Tutorial on Reproducible Research for the SyncFree Project
Sitemap
After my tutoriel at Compas, Marc Shapiro kindly invited me to give another tutorial to the PhD students of the SyncFree Europen project. There were about 8-9 people, mainly 1st or 2nd year PhD students and Annette Middelkoop-Bieniusa, the project coordinator.
The purpose of this tutorial was:
- To give an overview of current trends in reproducible research,
- To demonstrate that R/knitr or R/org-mode are perfectly usable for doing reproducible analysis and that there is no more excuse for not doing it… ;)
- To show how to use emacs/org-mode for keeping a laboratory notebook.
To make sure everyone would have a working environment, I decided to learn to use Kameleon to set up well set up Virtual Machines. There are two alternatives:
- QEMU/KVM
If you're running linux, you probably want to use this VM (debian_test.qcow2), which can be run as follows:
sudo qemu-system-x86_64 -m 2048 --enable-kvm debian_test.qcow2
If you're running Mac OS X, you can choose the easy was (i.e. use the VirtualBox image) or the hard one (use the QEMU image). Joseph Emeras told me it was possible to get qemu 2.0.0 by installing brew (http://brew.sh/) and then
brew install qemu
.- VirtualBox
- If you're running on Mac OS X, you probably want to
use this VM (debian_test.vdi). You may want to select
the mac keyboard layout once logged in. Also make sure
you give enough RAM (e.g., 2GB) to the VM if you want
to be able to work with it and possibly make a large
data analysis. Here are roughly what the steps are for
running it:
- Run VirtualBox
- Click the "New" button
- Enter the name "PUF/JLPC VM";
- Select "Linux" with the OS Type dropdown and "Debian (64 bit)" with the Version drowdown
- Select "Next"
- On the "Memory" panel, increase to at least 2GB and select "Next"
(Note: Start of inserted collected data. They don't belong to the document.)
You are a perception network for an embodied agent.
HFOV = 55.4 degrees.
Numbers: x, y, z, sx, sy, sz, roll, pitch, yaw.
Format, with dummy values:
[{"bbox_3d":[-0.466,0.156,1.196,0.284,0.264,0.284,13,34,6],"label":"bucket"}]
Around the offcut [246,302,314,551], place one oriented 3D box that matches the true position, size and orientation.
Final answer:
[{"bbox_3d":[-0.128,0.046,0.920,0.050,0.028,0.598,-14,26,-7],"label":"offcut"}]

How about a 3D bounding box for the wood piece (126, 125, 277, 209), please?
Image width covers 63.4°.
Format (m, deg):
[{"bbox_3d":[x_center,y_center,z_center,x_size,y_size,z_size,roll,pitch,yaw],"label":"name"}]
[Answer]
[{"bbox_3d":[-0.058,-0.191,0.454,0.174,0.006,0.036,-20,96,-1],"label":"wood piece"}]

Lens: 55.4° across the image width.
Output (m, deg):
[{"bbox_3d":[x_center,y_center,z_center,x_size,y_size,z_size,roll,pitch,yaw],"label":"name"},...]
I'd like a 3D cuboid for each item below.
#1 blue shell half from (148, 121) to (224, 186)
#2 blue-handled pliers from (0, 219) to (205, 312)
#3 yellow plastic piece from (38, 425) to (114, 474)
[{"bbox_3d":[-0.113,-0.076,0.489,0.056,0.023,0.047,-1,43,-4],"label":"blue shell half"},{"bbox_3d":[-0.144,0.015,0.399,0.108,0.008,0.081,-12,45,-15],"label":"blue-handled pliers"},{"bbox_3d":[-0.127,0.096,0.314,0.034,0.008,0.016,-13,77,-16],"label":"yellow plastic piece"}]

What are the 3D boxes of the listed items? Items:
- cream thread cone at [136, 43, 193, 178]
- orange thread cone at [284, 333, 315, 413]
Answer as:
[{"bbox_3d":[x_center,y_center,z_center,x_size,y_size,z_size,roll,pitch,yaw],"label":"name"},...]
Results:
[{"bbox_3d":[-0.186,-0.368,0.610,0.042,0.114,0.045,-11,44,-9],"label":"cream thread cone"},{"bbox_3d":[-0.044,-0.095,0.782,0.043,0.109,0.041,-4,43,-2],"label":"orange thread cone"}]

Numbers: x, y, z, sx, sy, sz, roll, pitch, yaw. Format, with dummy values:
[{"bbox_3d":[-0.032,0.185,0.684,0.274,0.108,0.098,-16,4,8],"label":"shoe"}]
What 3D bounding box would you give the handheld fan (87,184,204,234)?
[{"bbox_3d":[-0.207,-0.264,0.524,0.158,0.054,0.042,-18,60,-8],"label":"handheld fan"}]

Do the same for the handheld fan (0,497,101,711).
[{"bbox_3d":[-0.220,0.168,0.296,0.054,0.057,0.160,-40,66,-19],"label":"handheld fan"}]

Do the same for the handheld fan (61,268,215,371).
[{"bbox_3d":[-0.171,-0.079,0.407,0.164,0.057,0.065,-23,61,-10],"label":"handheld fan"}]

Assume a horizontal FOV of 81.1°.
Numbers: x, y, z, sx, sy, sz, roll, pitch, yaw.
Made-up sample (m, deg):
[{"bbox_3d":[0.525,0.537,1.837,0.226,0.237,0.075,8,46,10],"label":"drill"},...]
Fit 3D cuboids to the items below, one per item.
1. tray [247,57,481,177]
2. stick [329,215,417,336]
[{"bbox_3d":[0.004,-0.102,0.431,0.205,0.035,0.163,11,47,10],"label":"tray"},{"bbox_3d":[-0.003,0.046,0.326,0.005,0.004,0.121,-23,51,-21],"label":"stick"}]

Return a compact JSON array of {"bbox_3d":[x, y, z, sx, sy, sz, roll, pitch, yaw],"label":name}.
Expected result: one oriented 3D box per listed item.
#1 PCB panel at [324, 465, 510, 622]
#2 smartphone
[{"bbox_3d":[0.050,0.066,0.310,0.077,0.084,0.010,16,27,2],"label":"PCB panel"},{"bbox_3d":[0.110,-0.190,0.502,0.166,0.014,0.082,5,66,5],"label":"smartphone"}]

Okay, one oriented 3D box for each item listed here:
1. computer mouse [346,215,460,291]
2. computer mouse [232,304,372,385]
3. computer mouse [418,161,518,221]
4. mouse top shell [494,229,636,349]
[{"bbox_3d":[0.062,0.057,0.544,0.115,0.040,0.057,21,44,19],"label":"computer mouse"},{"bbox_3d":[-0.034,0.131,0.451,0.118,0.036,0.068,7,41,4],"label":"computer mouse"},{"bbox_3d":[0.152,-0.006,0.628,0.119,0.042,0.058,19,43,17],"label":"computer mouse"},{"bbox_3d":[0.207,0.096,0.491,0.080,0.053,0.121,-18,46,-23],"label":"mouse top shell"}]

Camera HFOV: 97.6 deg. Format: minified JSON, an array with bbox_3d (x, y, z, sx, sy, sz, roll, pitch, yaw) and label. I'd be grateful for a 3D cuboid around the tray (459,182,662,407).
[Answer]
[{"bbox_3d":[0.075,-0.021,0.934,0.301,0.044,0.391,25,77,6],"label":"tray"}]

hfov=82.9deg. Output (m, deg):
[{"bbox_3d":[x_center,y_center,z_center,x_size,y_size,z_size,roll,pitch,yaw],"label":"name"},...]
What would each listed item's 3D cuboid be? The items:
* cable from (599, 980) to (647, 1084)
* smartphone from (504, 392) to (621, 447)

- On the Virtual Hard Disk panel select "Existing" and then select the file with the small icon
- Select the "debian_test.vdi" file that you just downloaded
- Click "Open", "Create" and you're all set
- Run the VM by double-clicking on it
These VM are recent debian images with
- R, Rstudio, knitr, plyr and ggplot2
- emacs (set up with my emacs configuration and some pretty efficient shortcuts I demonstrate in the talk) with ess, auctex, pdflatex
- git and svn…
- gcc, cmake, and simgrid
- a bunch of example org files (including an excerpt of my
journal.org) and data to look at in the
data_analysis/
directory
This VM stuff was partly successful and here are a few issues to fix:
- Some people on Mac had applications crashing (e.g., when knitting or when calling pdflatex from Rstudio). We suspect this was due to giving only 512 MB or RAM to the VM… I generally give a 2GB limit which is not hit but allows to work at least a little.
- Some graphical gnome menus (e.g., when listing a directory or when opening the terminal preferences) are all screwed in qemu but there was no such issue with virtualbox.
- I made VMs that automatically log in the default user (kameleon) whose password is kameleon. But when the screen automatically locks after some idle time, we could never unlock it! Entering the password could not help. :( I should probably retry it and either set an empty password or a azerty/qwerty-friendly password just to be sure it does not come from a mapping issue.
Here are the slides I used. Everything went smooth except the video projector died after one hour. When we finally went to another room, there was some power surge when I plugged my AC adapter (hopefully, my laptop was intact) and the projector was not working either… :( Bad luck. Demoing rstudio and emacs without projectors was quite painful and I did lost some people here…
A few things to improve for the next time:
- The introduction/motivation was probably too long. I had added slides about the Duke story and Falsifiability that are not useful (slide 14, 17, 18). I could probably remove the execo slide as I did not really know what to say about it.
- Every time I do this kind of talk, there is a moment where I talk about Design of Experiments and the need to randomize to reduce bias. Maybe I should devote a slide to this…
- Also I had questions about how to archive things (e.g., measurements) so a few slides on our git + org-mode workflow would probably be good.
- We had all the beamer/projector issues that made us loose time (especially when demoing emacs and Rstudio) but still, it seems a little too long. I may have to shorten a bit for the summer school.
- Showing the knitr/rstudio is good as it show people it's easy and do not freak people out right away with emacs. In the end I tell people to rather use a well-configured emacs/org-mode so I wonder whether the rstudio/knitr part makes me waste time or not. I think it helps as it is comforting to see you can get something in a few clicks and have a clean IDE.